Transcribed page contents
★ ★ ★ ★ ★

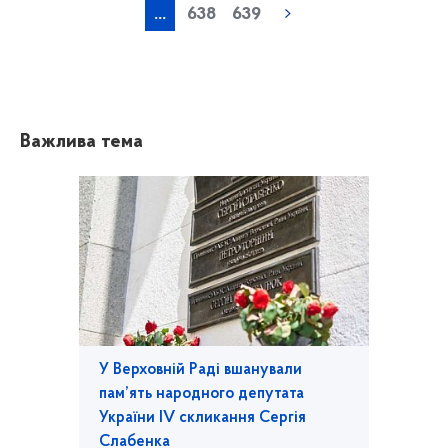
...
638
639
Важлива тема
У Верховній Раді вшанували
пам’ять народного депутата
України IV скликання Сергія
Слабенка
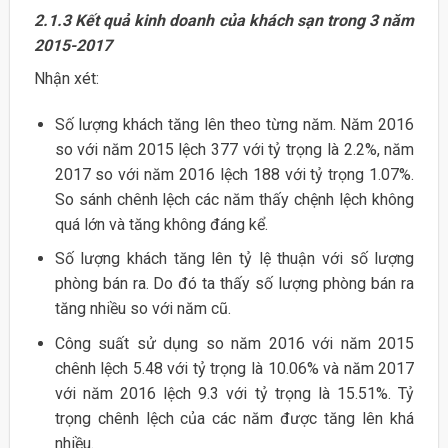
2.1.3 Kết quả kinh doanh của khách sạn trong 3 năm
2015-2017
Nhận xét:
Số lượng khách tăng lên theo từng năm. Năm 2016
so với năm 2015 lệch 377 với tỷ trọng là 2.2%, năm
2017 so với năm 2016 lệch 188 với tỷ trọng 1.07%.
So sánh chênh lệch các năm thấy chệnh lệch không
quá lớn và tăng không đáng kể.
Số lượng khách tăng lên tỷ lệ thuận với số lượng
phòng bán ra. Do đó ta thấy số lượng phòng bán ra
tăng nhiều so với năm cũ.
Công suất sử dụng so năm 2016 với năm 2015
chênh lệch 5.48 với tỷ trọng là 10.06% và năm 2017
với năm 2016 lệch 9.3 với tỷ trọng là 15.51%. Tỷ
trọng chênh lệch của các năm được tăng lên khá
nhiều.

★ ★ ★ ★ ★

WORK INSTRUCTION:
Nothing but the lines from the one holding "tăng nhiều so với năm cũ." through the last line of the data may be output, and each must match exactly.

YOUR RESPONSE:
tăng nhiều so với năm cũ.
Công suất sử dụng so năm 2016 với năm 2015
chênh lệch 5.48 với tỷ trọng là 10.06% và năm 2017
với năm 2016 lệch 9.3 với tỷ trọng là 15.51%. Tỷ
trọng chênh lệch của các năm được tăng lên khá
nhiều.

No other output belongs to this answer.